Two smallish eggplants filled three cookie sheets (of varying size). Bake until crisp on one side then flip. Depending on your oven and the temperature you bake them at (I go 375) it might take 7-10 min on one side then 5-7 on the other.


Yum! Crispy eggplant! I pop two or three of these onto some crispy bread, a couple slices of tomato, and cheese and make a panini on the griddle. You can also use tomato sauce and make a sub sandwich. Or just eat them on the side as a vegetable. You can re-crisp them in the toaster oven, on a griddle, or bake or roast for a few minutes.

I drifted over to the fish section and got a stuffed crab for $1, a salmon filet for $2 (2 meals), and a tilapia filet for $1.35 (fish chowder, 3 meals). 3 proteins for $4.35 will last for 6 meals.

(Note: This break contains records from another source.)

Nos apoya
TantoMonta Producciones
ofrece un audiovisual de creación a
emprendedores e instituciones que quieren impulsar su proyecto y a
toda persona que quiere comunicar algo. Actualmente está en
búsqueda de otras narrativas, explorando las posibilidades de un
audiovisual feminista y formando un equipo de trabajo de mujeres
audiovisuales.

Tomorrow I'll reveal a cute, perfect, zen cabin in a bamboo garden I discovered, that I plan to vacation in next spring!


4 comments:

GhostOrchid said...

Awesome! Just bought 2 eggplants and was contemplating how I wanted to fix them. This post settled that! My mom used to prepare sliced rounds of yellow summer squash this way. We would eat them as though they were cookies, they were so good!!!

Elizabeth Prata said...

yay! glad to 'help'! I like eating them that way very much. I figure, if I'm going to nosh, I might as well have some healthy snacks available like crispy eggplant rather than, say, cookies!

Anonymous said...

That's an eggplant parm waiting to happen! I could probably eat eggplant parm every day. Eventually I'd get sick of it. But until then, I'd certainly be happy!

-Carolyn

Elizabeth Prata said...

I agree. Making the parm is so easy after baking the crisps. I do make one in the winter, a small one, because I've usually eaten a lot of the crisps by the time I get around to making he casserole!